◆ Исходный текст ◆
◇ ◇ ◇ ◇

Мне всегда хотелось, чтобы вместе со стихами о природе звучали на уроках «Времена года» Чайковского или Вивальди.. И перекликались с ними пейзажи Левитана, Поленова, Коровина, Грабаря, Серова.
Онегинские уроки нередко превращались в настоящие спектакли.
Размышлял, как совместить лермонтогвского Демона с врубелевским и с Демоном Рубинштейна.
Тогда ещё не говорили об интеграции в обучении. А я без этого просто не мог обходиться. Даже книжку написал – «Живопись на уроках словесности».
А за ней и другую – «Интеграция на литературных занятиях».
Бывало, надо мной и посмеивались. Нельзя, мол, превращать урок в театр. Но я был уверен: чем больше на уроке литературы «театра», чем убедительнее перекликаются на нём разные виды искусства, тем сильнее западает этот урок в душу ребёнка. И необходимо лишь одно: добиваться, чтобы музыкальный или, скажем, живописный образ сливались с литературным органически, а не становились бессмысленной «декорацией».
И нельзя забывать: главный герой на уроке литературы - СЛОВО писателя или поэта! А любой "театр"- для того, чтобы СЛОВО это обретало свой глубинный художественный смысл.
Она по-русски плохо знала,
Журналов наших не читала,
И выражалася с трудом
На языке своём родном.
- Письмо к Онегину ( «Я к вам пишу – чего же боле...), которое многие девочки знают наизусть, Татьяна «писала… по-французски.
…«Что делать! Повторяю вновь:
Доныне дамская любовь
Не изъясняется по-русски...»
А если добавить, что текст письма – почти дословный пересказ или пародирование сердечных излияний сентиментальных барышень из романов Ричардсона и Руссо, которыми зачитывалась Татьяна, то «русская душа» её предстанет несколько своеобразно…
…Дирижируя раскатистым «Р», Лёня изрёк…
Р-р ыбачил Кр-р аб в Кар-р ибском мор-ре…
Пятиклассника Лёню будоражили «прикольные» созвучия. Сам догадался: звук может стать главным, а иногда единственным зёрнышком, из которого произрастает образ- смешной или страшный. А то, что крабы в Карибском море не рыбачат, Лёню ничуть не смущало – ему было интересно позабавиться с этим рычащим «Р». И вообще – создавать из звуков – картинки.
Получилось нечто…
Рыбачил краб в Карибском море.

◇ ◇ ◇ ◇

◆ Исходные записи ◆
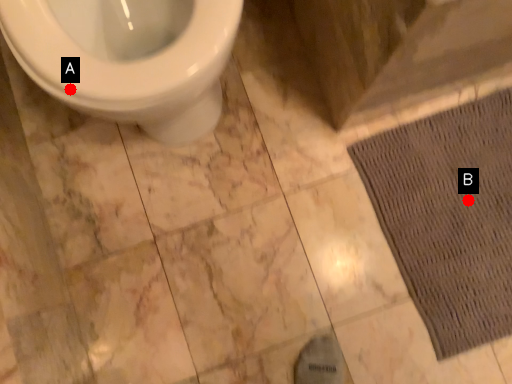
Question: Two points are circled on the image, labeled by A and B beside each circle. Which of the following is the closest to the observer?

Choices:
 (A) A is closer
 (B) B is closer

Answer: (A)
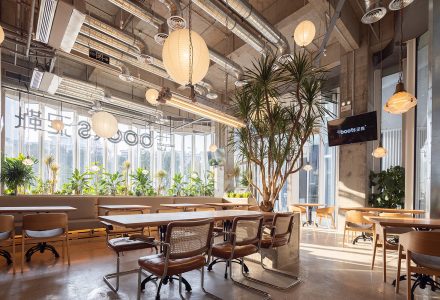
In order to click on tables in this screenshot , I will do `click(66, 206)`, `click(123, 206)`, `click(182, 205)`, `click(226, 202)`, `click(220, 214)`, `click(310, 205)`, `click(381, 210)`, `click(407, 221)`.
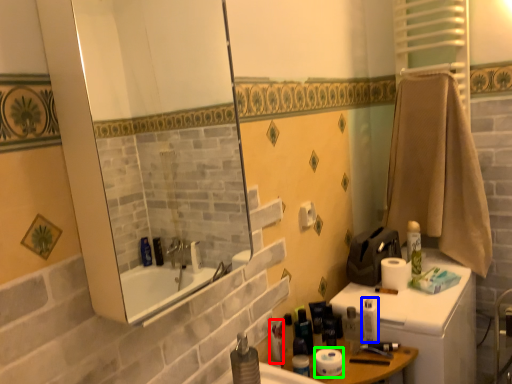
Question: Which is farther away from toiletry (highlighted by a red box)? toiletry (highlighted by a blue box) or toilet paper (highlighted by a green box)?

Choices:
 (A) toiletry
 (B) toilet paper

Answer: (A)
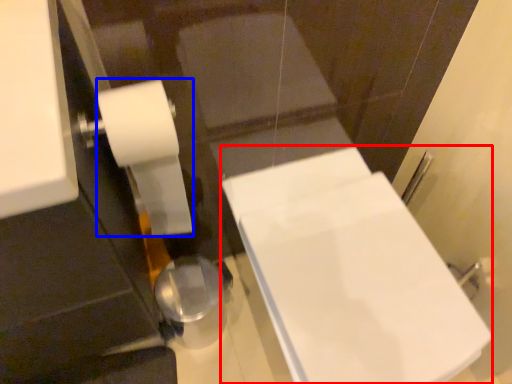
Question: Which of the following is the farthest to the observer, bath (highlighted by a red box) or toilet paper (highlighted by a blue box)?

Choices:
 (A) bath
 (B) toilet paper

Answer: (A)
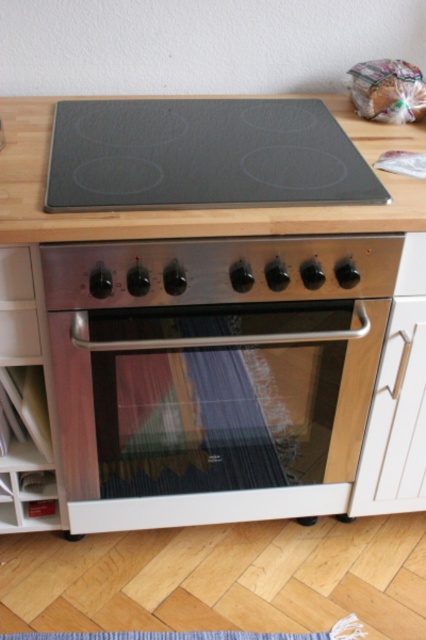
Between point (250, 120) and point (402, 500), which one is positioned in front?

Positioned in front is point (250, 120).

Is point (261, 129) less distant than point (380, 396)?

No, (261, 129) is further to viewer.

I want to click on black glass cooktop at center, so click(x=203, y=156).

Which is below, white wood drawer at lower right or white glossy drawer at lower left?

white wood drawer at lower right is below.

Describe the element at coordinates (396, 419) in the screenshot. The height and width of the screenshot is (640, 426). I see `white wood drawer at lower right` at that location.

Is point (412, 352) farther from viewer compared to point (13, 252)?

Yes, point (412, 352) is behind point (13, 252).

Where is `white wood drawer at lower right`? white wood drawer at lower right is located at coordinates (396, 419).

Which is more to the right, black glass cooktop at center or white glossy drawer at lower left?

From the viewer's perspective, black glass cooktop at center appears more on the right side.

Locate an element on the screen. The height and width of the screenshot is (640, 426). black glass cooktop at center is located at coordinates [203, 156].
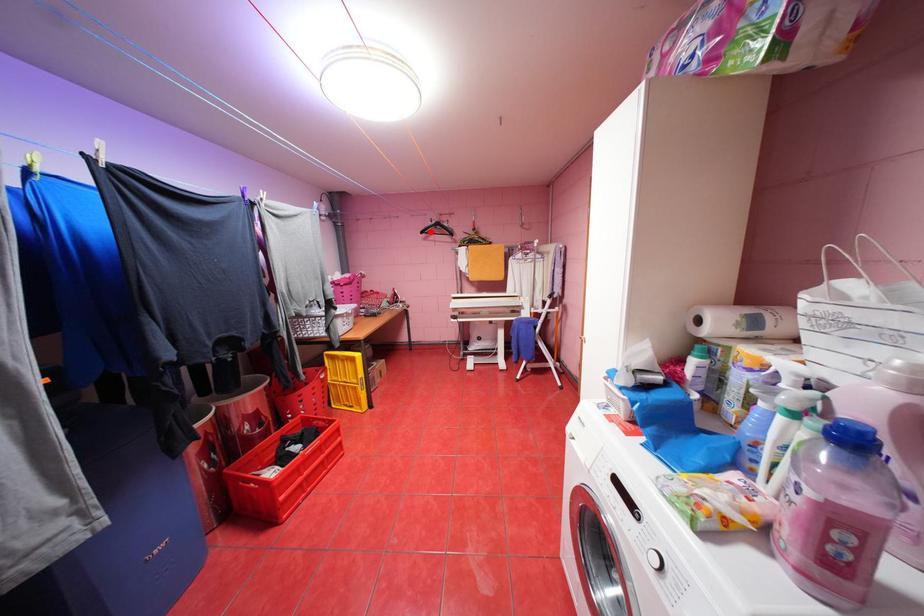
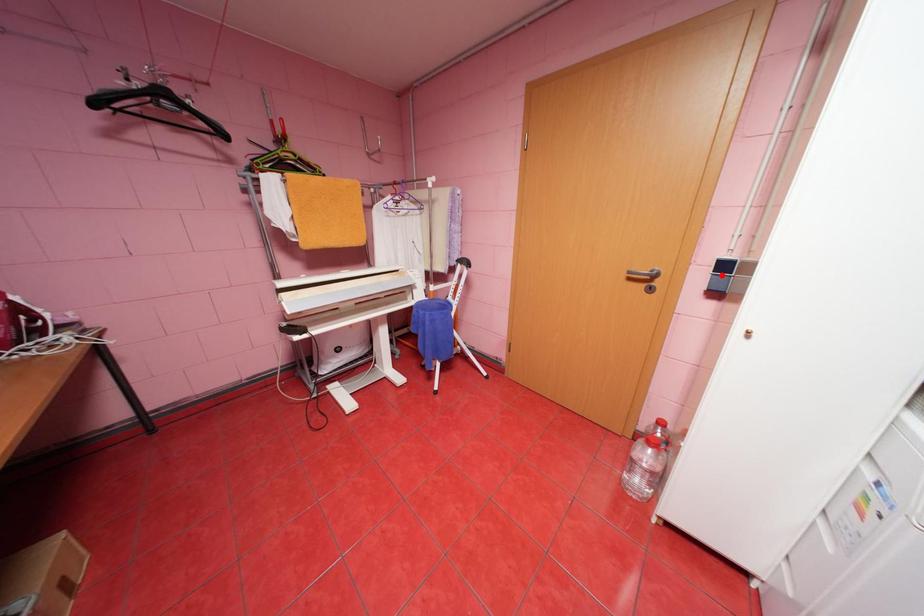
I am providing you with two images of the same scene from different viewpoints. A red point is marked on the first image and another point is marked on the second image. Do the highlighted points in image1 and image2 indicate the same real-world spot?

No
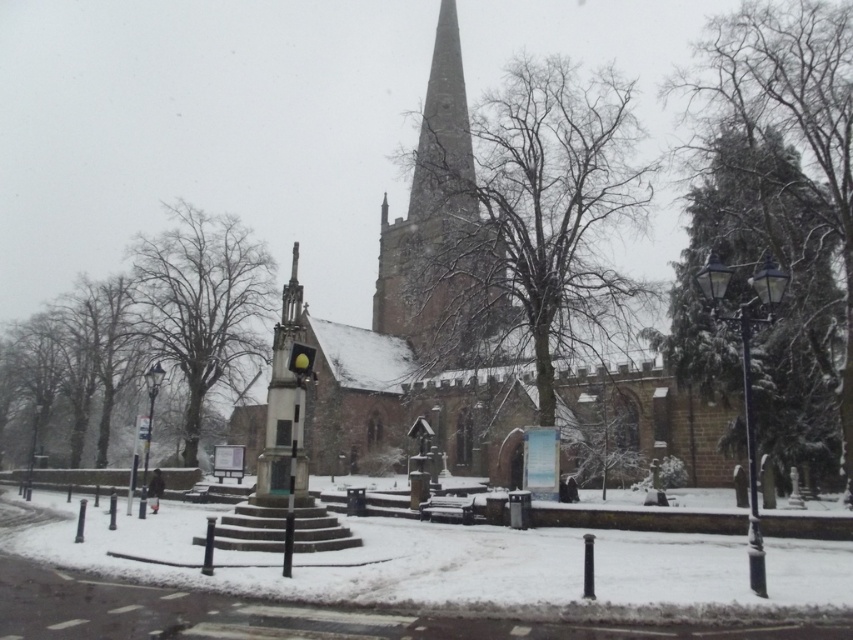
You are standing at the edge of the snow covered road and want to take a photo of the brown stone church at center. If your camera can focus on objects up to 50 meters away, will it be able to capture the church clearly?

The brown stone church at center is 50.02 meters away from camera. Since the camera can focus up to 50 meters, it is just slightly beyond the camera range. Therefore, the camera might not be able to capture the church clearly.

You are standing in front of the historic church and want to take a photo that includes both the point at coordinates point (708, 467) and point (436, 81). Based on their positions, which point will appear larger in your camera view?

Point (708, 467) is closer to the camera than point (436, 81), so it will appear larger in the camera view.

You are planning to take a photograph of the brown stone church at center and the smooth stone spire at center. Based on their widths, which one should you focus on to ensure it fits entirely within your camera frame?

The brown stone church at center might be wider than the smooth stone spire at center, so focusing on the church would be better to ensure it fits within the camera frame.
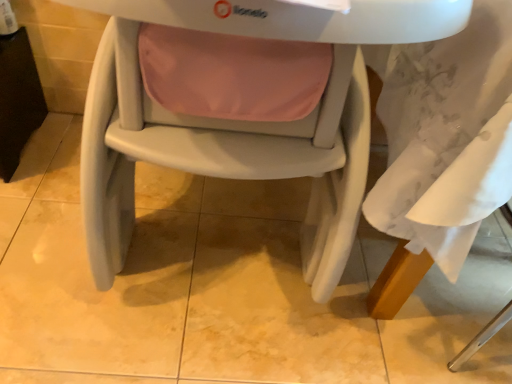
Where is `vacant space underneath matte plastic highchair at center (from a real-world perspective)`? This screenshot has height=384, width=512. vacant space underneath matte plastic highchair at center (from a real-world perspective) is located at coordinates (223, 230).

◇ ◇ ◇ ◇

◆ Вопросы и задания ◆
**A)** Выпишите, пожалуйста, из записей без изменений всё, начиная со строки со словами «Between point (250, 120)» и заканчивая строкой со словами «I want to click», включая обе эти строки.
**B)** Продолжите текст об уроках литературы, начав сразу после его последней строки.

◆ Ответы к заданиям ◆
**A)**
Between point (250, 120) and point (402, 500), which one is positioned in front?

Positioned in front is point (250, 120).

Is point (261, 129) less distant than point (380, 396)?

No, (261, 129) is further to viewer.

I want to click on black glass cooktop at center, so click(x=203, y=156).

**B)**
И на сиреневом просторе
Во крабьи сети угодил
Морозостойкий крокодил....
Игра со звуком, как правило, провоцирует игру со словом, точнее – словотворчество.
Всем классом сочиняли…
Красномордый помидор,
Не ходи гулять во двор!
Как у дядюшки Арбуза,
У тебя большое пузо!..
...- Ну какой же красномордый!?
Помидор ответиол гордый.-
Просто я - прекрасномордый!
И ещё – прекраснопузый –
Слаще вашего Арбуза
А на выпускном вечере Лёня подарил мне…
ЖАБИЙ ВАЛЬС
Красавица Жаба
В жабо кружевном
Кружилась, прижавшись
К нежному Жабу...
И жалобно жалили душу банджо,
И запах жасмина
Носился по саду.
Журчанье фонтанов звучало повсюду,
И сердце жабИлось
В предчувствии чуда...
О, этот миг никогда не жабуду!
Да, подумал я, уж кому-кому, а Лёне не придётся объяснять про аллитерацию или неологизмы. ..
Пятиклассником я заучивал его наизусть . И повторял слова своей учительницы о том, какой этот парус мятежный, протестующий против покоя, равнодушия. И как велико в нём стремление к борьбе и бунту.
…Потом я сам давал «Парус», но уже не пятиклассникам, а студентам. Потому что видел: запомнить его легко, а вот понять…
«Парус» для меня до сих пор –«сюр». Загадка.. Всё в нём кажется зыбким, противоречивым, размытым и расплывчатым. А если одним словом – таинственным.
Увы! он счастия не ищет
И не от счастия бежит!
Как это? Разве можно одновременно не стремиться к счастью и… не бежать от него, то есть всё-таки – желать счастья.?
И как совместить: «играют волны – ветер свищет», «мачта гнётся и скрыпит»» и… «струя светлей лазури», «луч солнца золотой»? Одновременно – и шторм и затишье!?
На одном открытом уроке по этому поводу я услышал любопытный ответ – вопрос задал школьник.
Учительница не растерялась и пояснила: - Видишь ли, Лермонтов изображает парус при разных погодах – сначала – в бурю, а потом – в штиль…
Ладно. В разную – так в разную…
Идём дальше.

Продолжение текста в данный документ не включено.